この他にも、上下チップのデータ通信チャネルを顧客の設計に基づいて自在に拡張することができ、信号伝送経路も最小限に抑えることができることから、データの処理速度を最大化することができるという長所があるという。

同技術は、スーパーコンピュータ・人工知能・5Gなどの高性能システム半導体を必要とする分野はもちろん、スマートフォンやウェアラブル機器の競争力を高めることができる核心技術として活用されることが予想されるとのこと。

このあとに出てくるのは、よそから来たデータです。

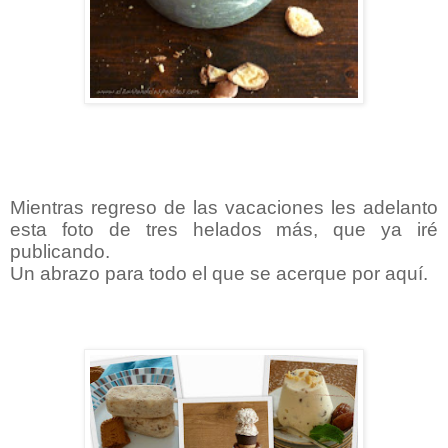
Mientras regreso de las vacaciones les adelanto
esta foto de tres helados más, que ya iré
publicando.
Un abrazo para todo el que se acerque por aquí.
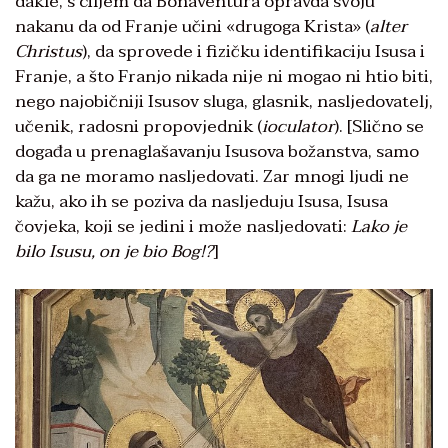
dakle, s ciljem da Bonaventura opravda svoju
nakanu da od Franje učini «drugoga Krista» (
alter
Christus
), da sprovede i fizičku identifikaciju Isusa i
Franje, a što Franjo nikada nije ni mogao ni htio biti,
nego najobičniji Isusov sluga, glasnik, nasljedovatelj,
učenik, radosni propovjednik (
ioculator
). [Slično se
događa u prenaglašavanju Isusova božanstva, samo
da ga ne moramo nasljedovati. Zar mnogi ljudi ne
kažu, ako ih se poziva da nasljeduju Isusa, Isusa
čovjeka, koji se jedini i može nasljedovati:
Lako je
bilo Isusu, on je bio Bog!?
]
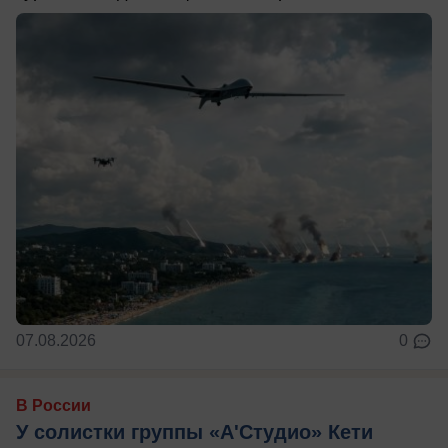
07.08.2026
0
В России
У солистки группы «А'Студио» Кети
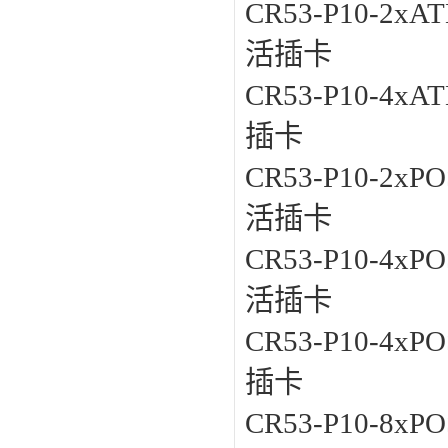
CR53-P10-2xA
活插卡
CR53-P10-4xA
插卡
CR53-P10-2xP
活插卡
CR53-P10-4xP
活插卡
CR53-P10-4xP
插卡
CR53-P10-8xP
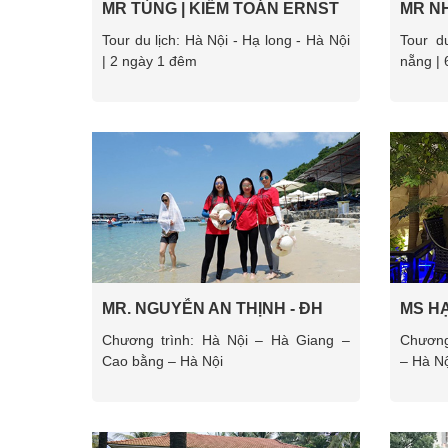
MR TÙNG | KIỂM TOÁN ERNST
MR NH
& YOUNG VN
HUẾ -
Tour du lịch: Hà Nội - Hạ long - Hà Nội
Tour d
| 2 ngày 1 đêm
nẵng | 
MR. NGUYỄN AN THỊNH - ĐH
MS HẠ
VINH
Chương trình: Hà Nội – Hà Giang –
Chương
Cao bằng – Hà Nội
– Hà Nộ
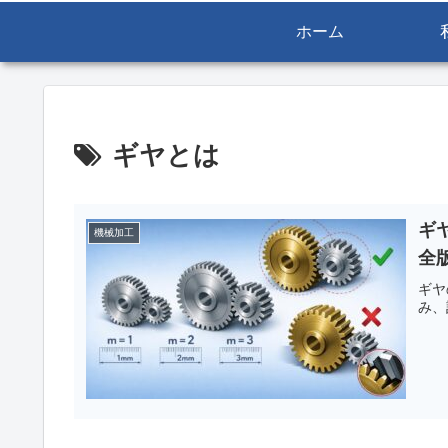
ホーム
ギヤとは
ギ
機械加工
全
ギヤ
み、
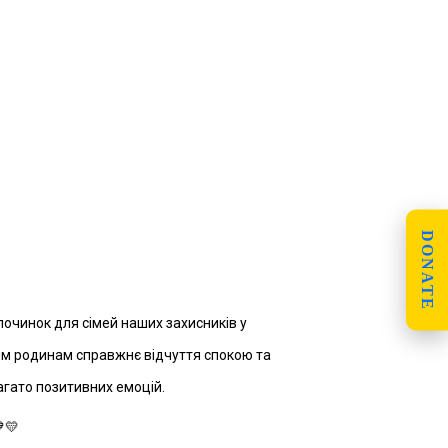
DONATE
очинок для сімей наших захисників у
им родинам справжнє відчуття спокою та
агато позитивних емоцій.
💛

サムスン電子は、「グローバルファブレスの顧客は、サムスン電子が提供する「X-Cube」設計手法(Design Methodology)と設計ツール(Design Flow)を活用し、EUV技術基盤5・7ナノプロセスチップの開発をすぐに開始することができる」と説明した。

続けて、「すでに検証されているサムスン電子の量産インフラを利用することができるので、開発エラーをすばやく確認し、チップの開発期間を短縮することができる」と強調した。

サムスン電子ファウンドリ事業部マーケット戦略チームのカン・ムンス専務は、「EUV装置が適用された先進的な工程でもTSV技術を安定的に具現した」とし、「サムスン電子は、半導体の性能の限界を克服するための技術を持続的に革新していく」と述べた。

一方、サムスン電子は8月16日から18日までオンラインで行われるHPC・AIなどの高性能半導体関連年次学術行事である「ホットチップス(Hot Chips)2020」において、「X-Cube」の技術成果を公開する予定であるという。